My perception of Syria is so fragmented, akin to the way the country itself is after a decade of war. 10 years seems like an important milestone to remind people of. But what is there for me to say? The facts? There are 387,000 dead, 6.7 million displaced. This is such an astronomical number of casualties, something that I cannot wrap my head around.
There is the Syria of the news: a war-torn nation with widespread destruction and home to millions of displaced refugees. There is the Syria of those who have lived there: a reminder of a home and place of belonging. Then, there is the Syria of my summer childhood memories.
That is the most mysterious Syria of them all, one that I cannot come to terms with and that always lingers hauntingly at the back of my mind. The world does not know this Syria. It lives only within me.
I read a Gazelle article from a few years ago that echoes my feelings, how “My Syria” lives through fading memories, which are detached from how the world views the country. I feel a bit melancholic when I think about my memories. I question how genuine they are as they mirror the limited attention span of a child, presenting only the selective and skewed moments we hold on to.
I think about broasted — a type of fried chicken — with extra garlic paste waiting for me in my Tete’s house after arriving from the airport. I think of the cheaply made toy fishing pole I got from a restaurant play area in Bloudan. The metallic horse emitting the notes of Für Elise in a mall in Kafar Souseh. Sour lemon and salt that a cousin dared me to drink at my Jiddo and Nana’s house.
But as time goes on, remembering starts to feel like a chore in itself. The war has been going on for half of my life. I start to forget and feel the need to hold on tighter to what I remember. Every few months, I find myself unable to sleep. I feel restless. I make myself recollect every little detail of the childhood I spent in Syria.
I walk through every corner of the family members’ houses. I walk through the malls and through the restaurants. I walk through places like I am transporting through time, because every corner takes me to a different memory from my childhood. It is overwhelming. It is exhausting. It leaves me with a heavy heart, because I can’t simply go to Syria to replicate or replace these memories with new ones. Despite my best efforts to recollect everything, each time, some memories start to feel more hazy.

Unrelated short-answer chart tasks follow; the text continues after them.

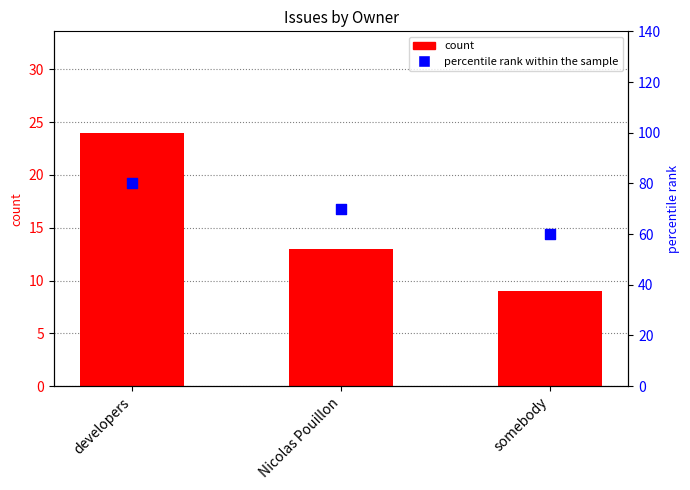

Which series contains the lowest Y value?

count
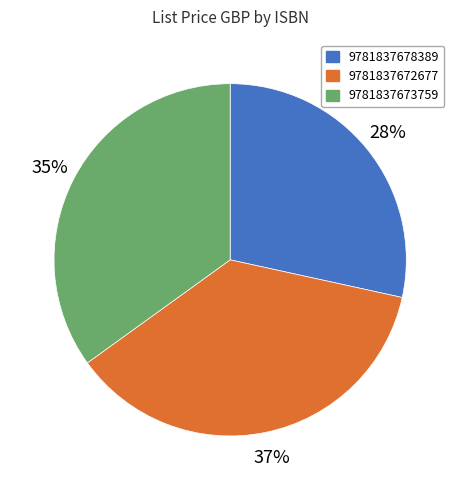

Is 9781837678389 the majority of the pie?

No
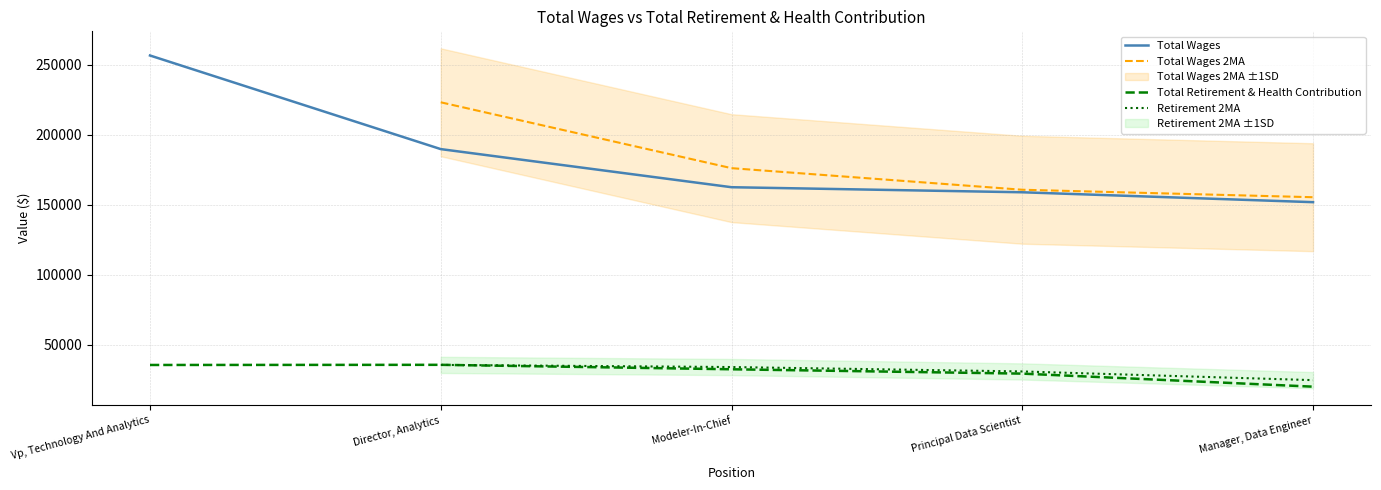

Reading left to right, transcribe all the data shown in this chart.

Total Wages: Vp, Technology And Analytics=256501	Director, Analytics=189652	Modeler-In-Chief=162439	Principal Data Scientist=158829	Manager, Data Engineer=151762
Total Retirement & Health Contribution: Vp, Technology And Analytics=35510	Director, Analytics=35617	Modeler-In-Chief=32435	Principal Data Scientist=29333	Manager, Data Engineer=20016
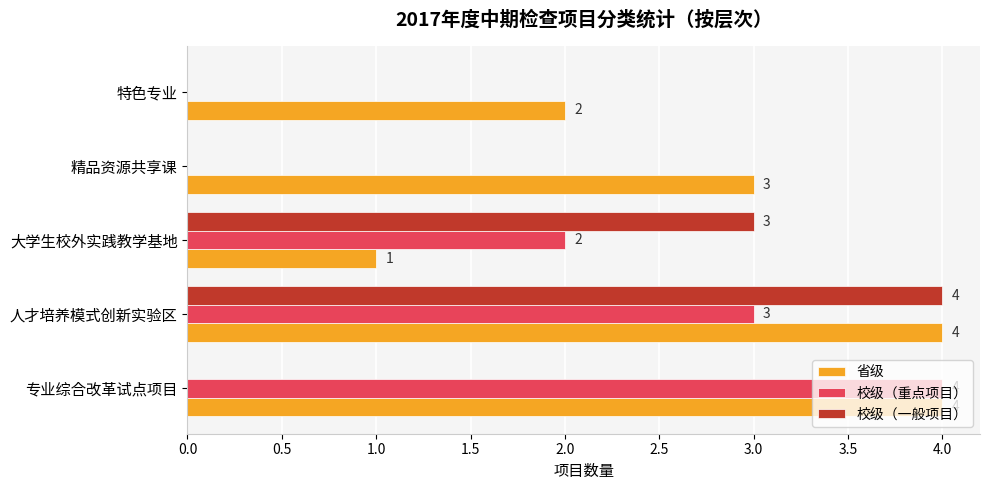

The value of 省级 at 特色专业 is 3. True or false?

False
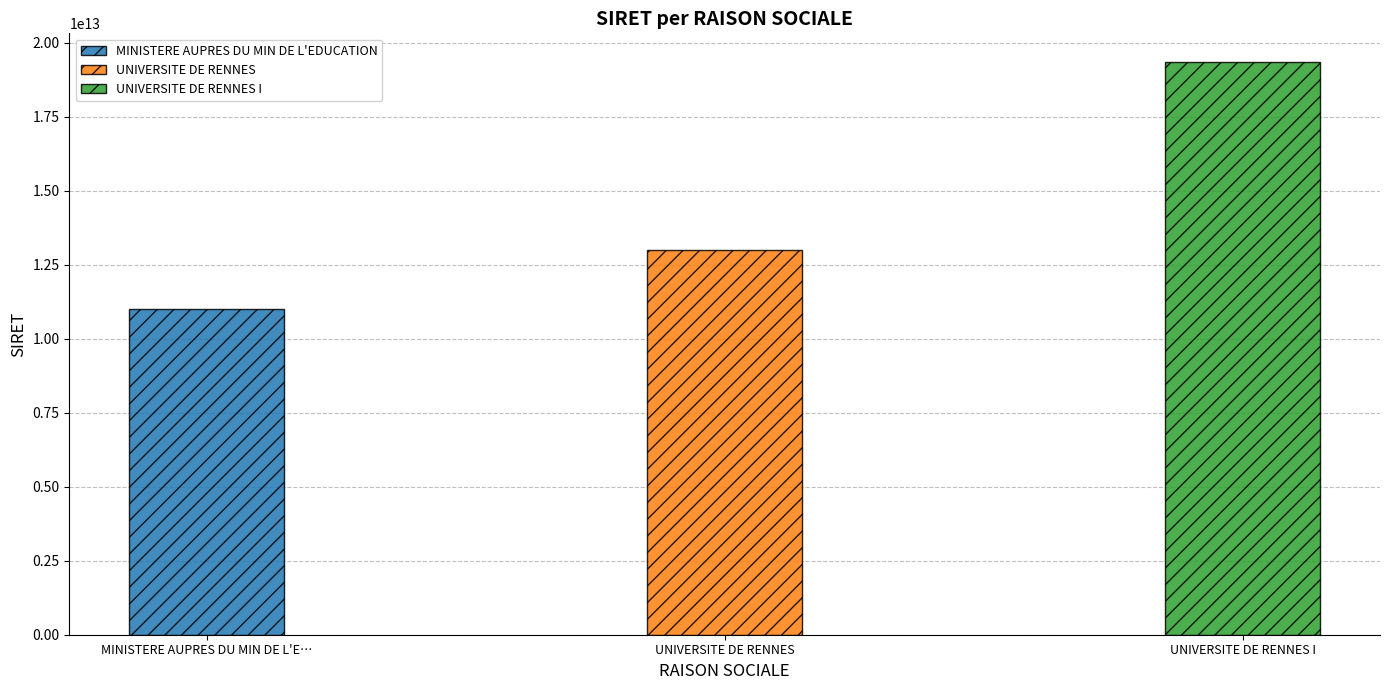

Does the chart contain any negative values?

No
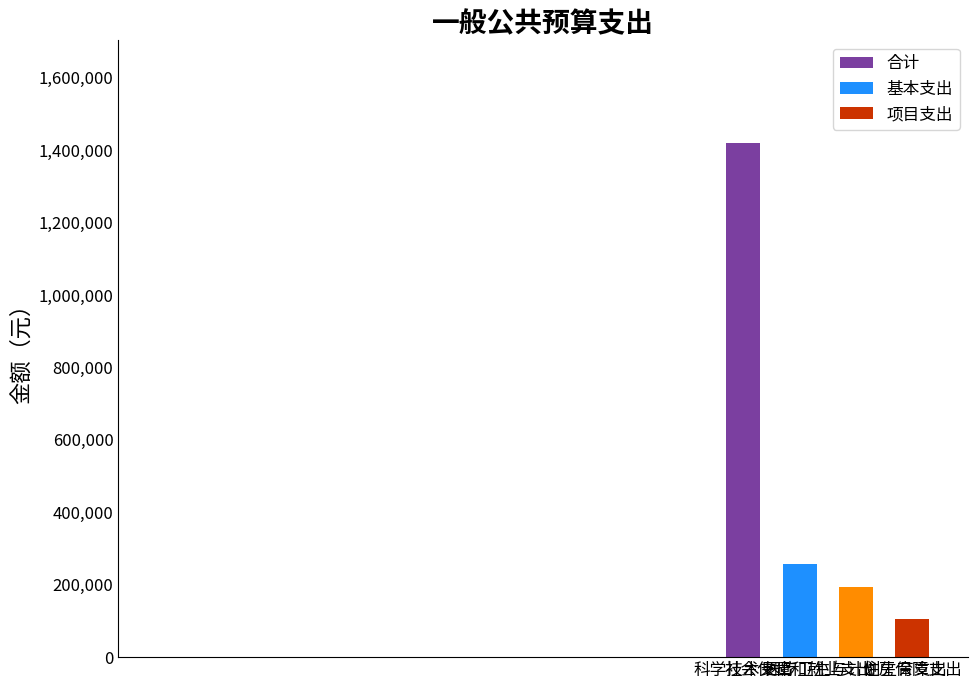

Where is the data nearest to the value 762691?

社会保障和就业支出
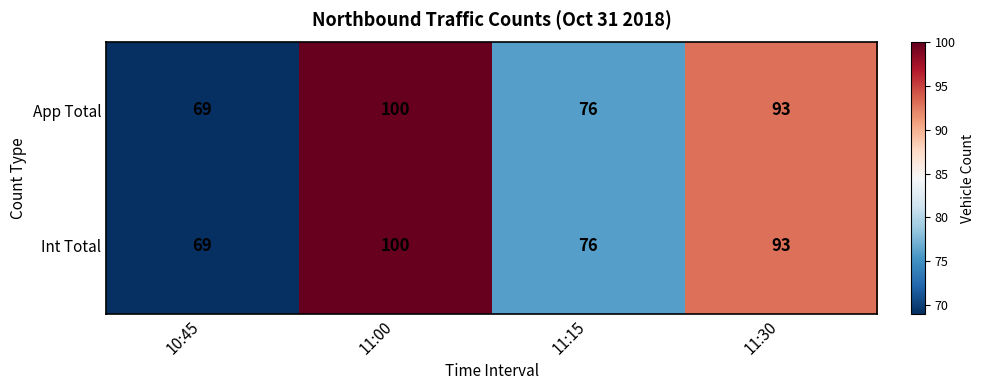

What is the sum of the App Total values at 11:00 and 11:30?

193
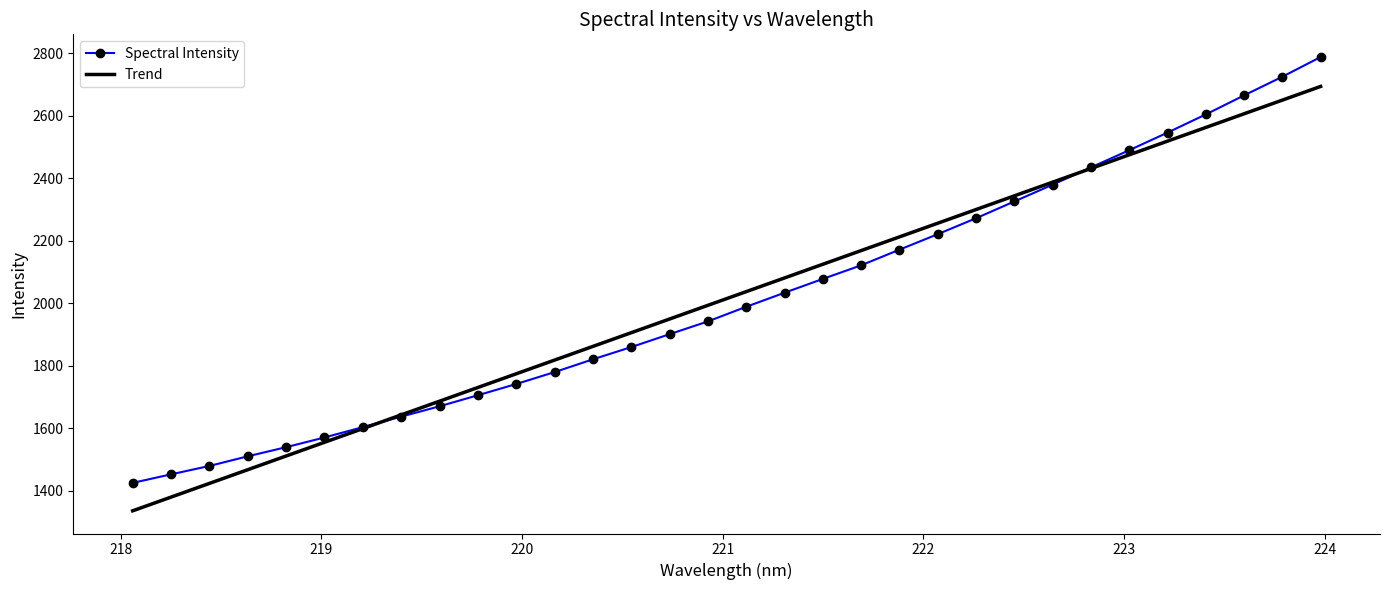

Which series has the largest range (max minus min)?

Spectral Intensity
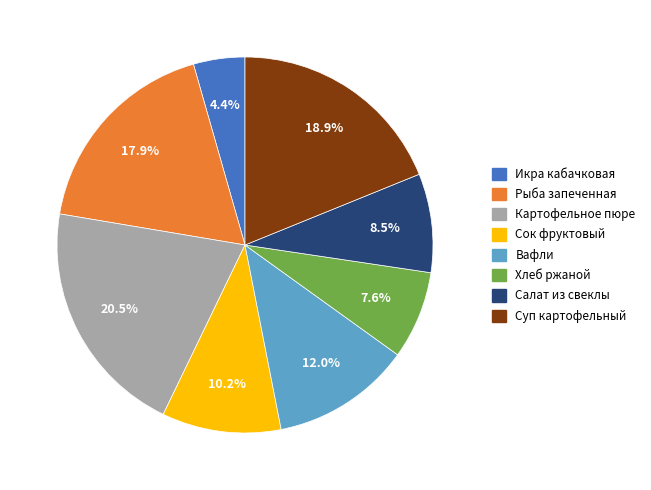

Is Хлеб ржаной the majority of the pie?

No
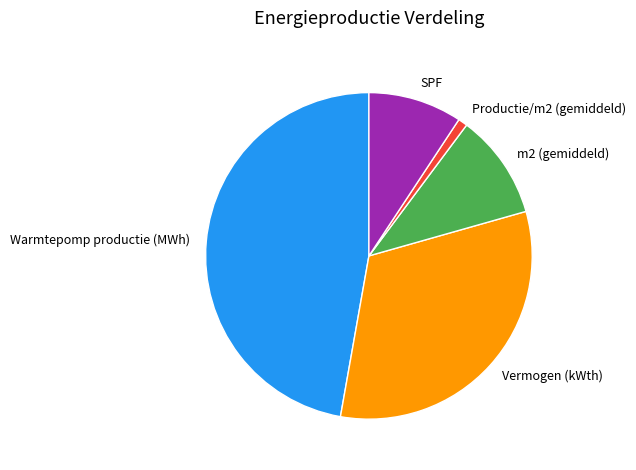

The m2 (gemiddeld) slice represents 1% of the pie. True or false?

False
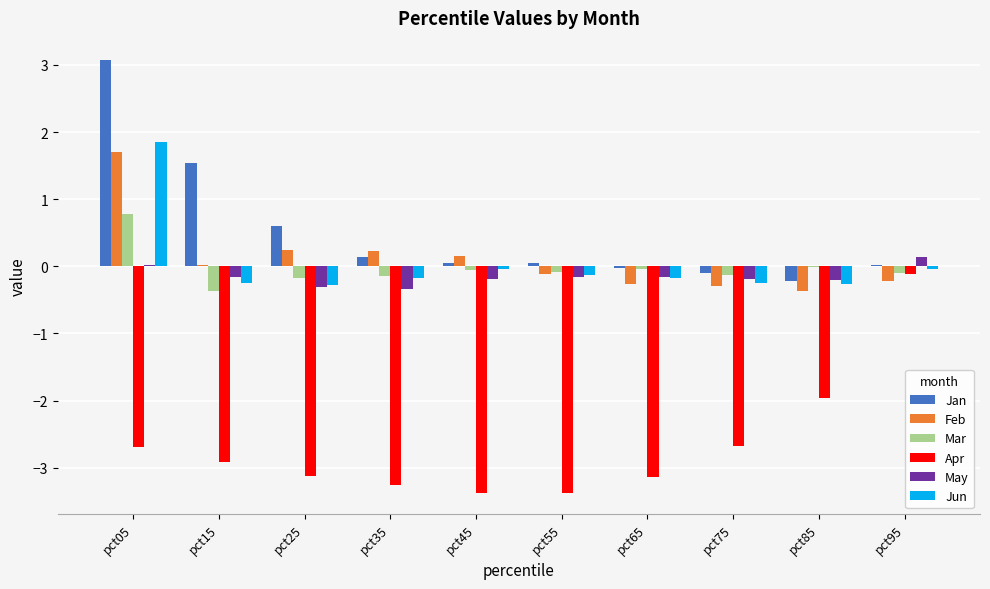

At which label does Mar reach its peak?

pct05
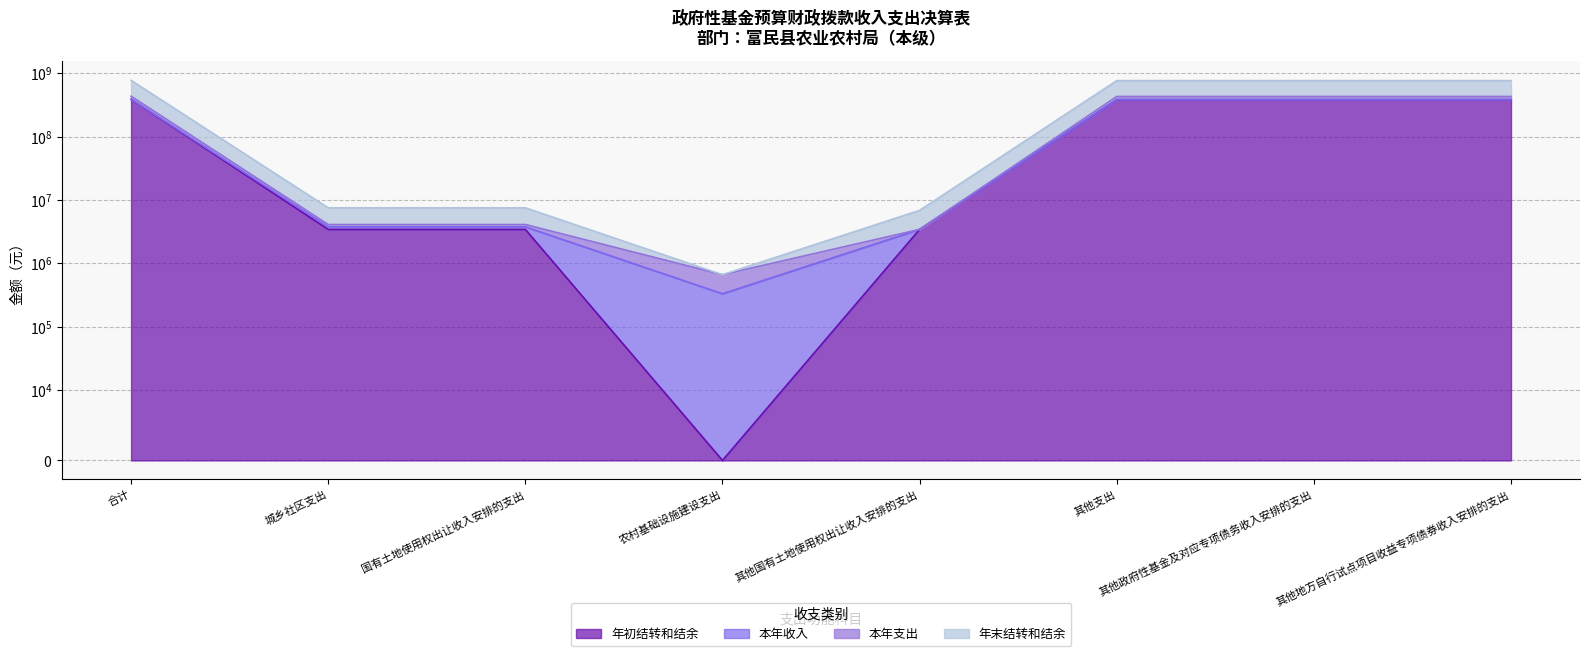

Read the 本年支出 value at 农村基础设施建设支出.

663480.0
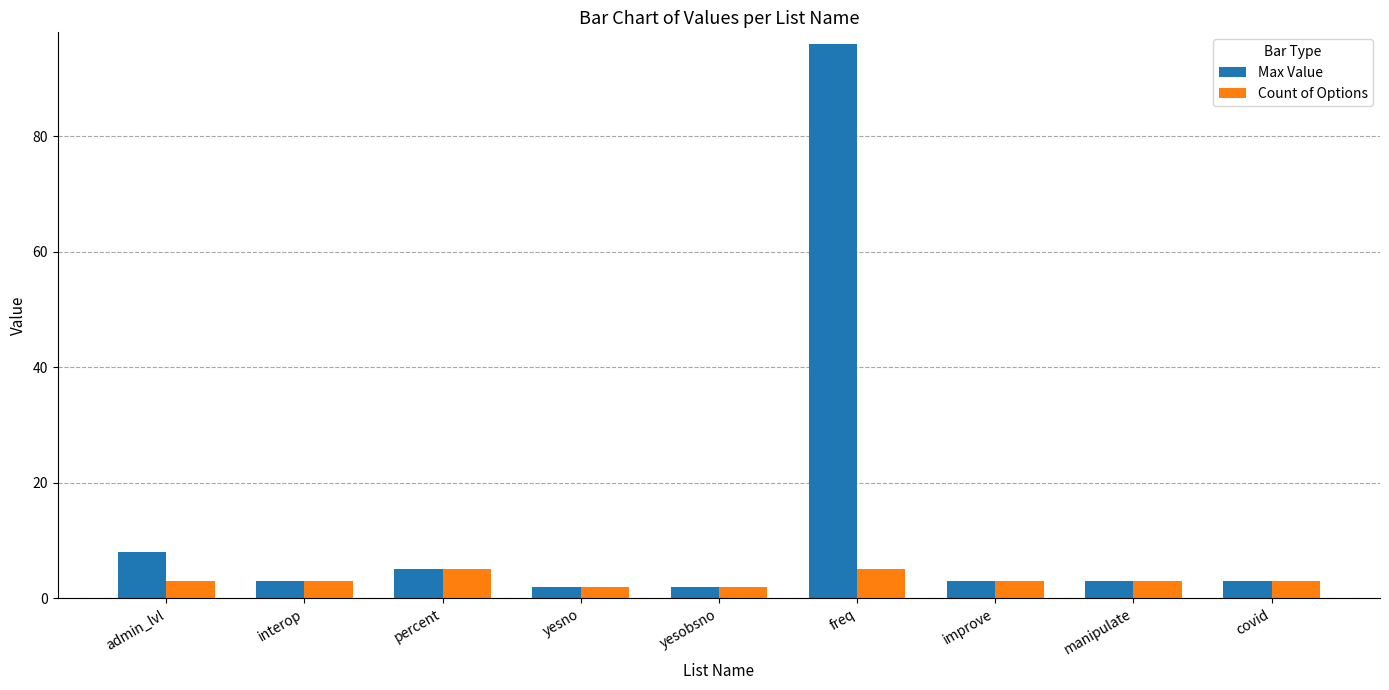

At which label is Max Value closest to 49?

admin_lvl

But I need to do it. The erasure of my memories makes me feel like the normalcy I experienced in and associated with Syria is being destroyed.
I easily feel like an imposter for being in a position of privilege when Syria is linked to pain for so many worldwide. I have not stayed there for more than a couple months at a time, nor have I been there in years. Keeping a deathly grip on my memories is my way of remembering that I do belong to it, too.
Forgetting is also accepting a world that is tired of Syria. The sensationalism of the conflict and ensuing refugee crisis peaked in the middle of the previous decade, before global interest in it declined. It may still be featured on the news, but conflict and destruction is normalized. Syria is treated as a pest, a place that no one wants to deal with.
With 10 years of conflict, a whole generation has grown up with this war as something that always was there. But Syrian residents, refugees, migrants and their children still exist — and so do their memories of a time before the war. Maybe this is another reason why I hold on so tightly to my memories: I want people to ask about them and see a different Syria — a Syria full of people — even if I caution about the danger of solely seeing it through the rose-colored lens of a child.
I know it is not sustainable to hold on to a set of memories that are bound to be tainted. With time, I hope to find a way to come to terms with the Syria that I knew and the Syria that others have experienced in the past and present. Doing so will allow me to better express the humanity of the country beyond statistics.
One day, I will be able to come to terms with the normalcy of fading memories and my yearning for an inaccessible place.
Until then, for me, Syria lives on as a dream.